Hinsichtlich des Spitzgiebelgeschosses ist – unabhängig von der Frage, ob es sich hierbei um ein (weiteres) Vollgeschoss handelt oder nicht – eine Beeinträchtigung nachbarlicher Interessen weder dargelegt noch ersichtlich. Für die Überschreitung der Traufhöhe des Quergiebels wurde eine Befreiung für den Quergiebel im Südwesten erteilt. Unabhängig von der Frage, wie die Traufhöhe zu berechnen ist, lassen sich sämtliche Maßangaben den Plänen „Grundriss + Schnitt“ (Bl. 54 der Behördenakte) sowie „Ansichten“ (Bl. 55 der Behördenakte) entnehmen; die vom Antragsteller angeführten 5,80 m sind nicht relevant, da sie sich ohne Weiteres der – durch Änderung gestrichenen – Balkonüberdachung auf der Südwestseite zuordnen lassen. Das Landratsamt hat im Rahmen der Würdigung nachbarlicher Interessen im Bescheid vom 3. April 2019 zutreffend darauf abgestellt, dass die Abstandsflächen insoweit eingehalten werden. Darüber hinausgehende nachbarliche Interessen sind weder ersichtlich noch dargelegt. Gleiches gilt für die Frage der Überschreitung der Baugrenzen, sowohl hinsichtlich der erteilten Befreiungen auf der Südost- und Nordwestseite, als auch hinsichtlich einer eventuellen Überschreitung durch die Balkone. Soweit der Antragsteller die Firsthöhe der „Garage mit Nebengebäude“ beanstandet, hat das Verwaltungsgericht eine erdrückende oder einmauernde Wirkung zu Recht verneint. Angesichts einer Dachneigung des Gebäudes von 50°, die deutlich unter dem Wert nach Art. 6 Abs. 9 Satz 1 Nr. 1 letzter Halbsatz, wonach Dachneigungen bis 70° unberücksichtigt bleiben, zurück bleibt, ist eine bloße Berufung auf eine Beeinträchtigung der Belichtung und Nutzbarkeit des eigenen Grundstücks nicht ausreichend, zumal das Nebengebäude die Festsetzungen des Bebauungsplans sowie die Abstandsflächen einhält und der Baukörper nicht erheblich höher sein dürfte als der des Wohngebäudes des Antragstellers (vgl. BayVGH, B.v. 26.9.2018 – 9 CS 17.361 – juris Rn. 22). Darüber hinaus hat der Antragsteller im Südwesten seines eigenen Grundstücks eine erhebliche Freifläche.

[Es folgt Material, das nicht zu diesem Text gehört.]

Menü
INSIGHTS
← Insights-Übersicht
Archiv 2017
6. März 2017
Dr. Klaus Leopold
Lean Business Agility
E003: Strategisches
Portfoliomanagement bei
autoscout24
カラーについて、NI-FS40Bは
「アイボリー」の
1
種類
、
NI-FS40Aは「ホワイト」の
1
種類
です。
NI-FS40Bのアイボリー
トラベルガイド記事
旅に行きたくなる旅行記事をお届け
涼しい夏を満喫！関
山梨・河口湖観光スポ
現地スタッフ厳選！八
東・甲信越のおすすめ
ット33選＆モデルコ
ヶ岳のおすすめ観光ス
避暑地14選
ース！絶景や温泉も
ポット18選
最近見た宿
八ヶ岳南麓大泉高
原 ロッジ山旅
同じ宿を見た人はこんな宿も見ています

Die Kostenentscheidung folgt aus § 154 Abs. 2 VwGO. Da der Beigeladene im Beschwerdeverfahren keinen Beitrag geleistet hat, entspricht es der Billigkeit, dass er seine außergerichtlichen Kosten selbst trägt (§ 162 Abs. 3 VwGO).

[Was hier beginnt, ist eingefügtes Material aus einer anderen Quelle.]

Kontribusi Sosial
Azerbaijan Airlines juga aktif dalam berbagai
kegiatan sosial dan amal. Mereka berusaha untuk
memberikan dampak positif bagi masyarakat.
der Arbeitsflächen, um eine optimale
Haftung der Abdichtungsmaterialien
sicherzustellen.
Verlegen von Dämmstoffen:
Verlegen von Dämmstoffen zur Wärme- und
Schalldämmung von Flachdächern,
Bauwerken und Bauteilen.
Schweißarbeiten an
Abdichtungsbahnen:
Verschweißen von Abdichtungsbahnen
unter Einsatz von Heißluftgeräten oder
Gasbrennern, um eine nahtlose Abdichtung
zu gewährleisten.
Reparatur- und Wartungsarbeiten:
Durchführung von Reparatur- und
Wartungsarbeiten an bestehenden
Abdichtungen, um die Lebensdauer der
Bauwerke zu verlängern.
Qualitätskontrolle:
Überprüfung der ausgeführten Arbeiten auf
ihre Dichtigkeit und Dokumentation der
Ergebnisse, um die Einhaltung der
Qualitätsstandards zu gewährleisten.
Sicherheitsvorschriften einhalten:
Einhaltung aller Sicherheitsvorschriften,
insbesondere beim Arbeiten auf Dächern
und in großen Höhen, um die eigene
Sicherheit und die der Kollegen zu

Die Streitwertfestsetzung für das Beschwerdeverfahren beruht auf § 47 Abs. 1, § 52 Abs. 1, § 53 Abs. 2 Nr. 2 GKG i.V.m. Nr. 1.5, 9.7.1 des Streitwertkatalogs für die Verwaltungsgerichtsbarkeit. Sie entspricht der Festsetzung des Verwaltungsgerichts, gegen die keine Einwendungen erhoben wurden.
Dieser Beschluss ist unanfechtbar (§ 152 Abs. 1 VwGO).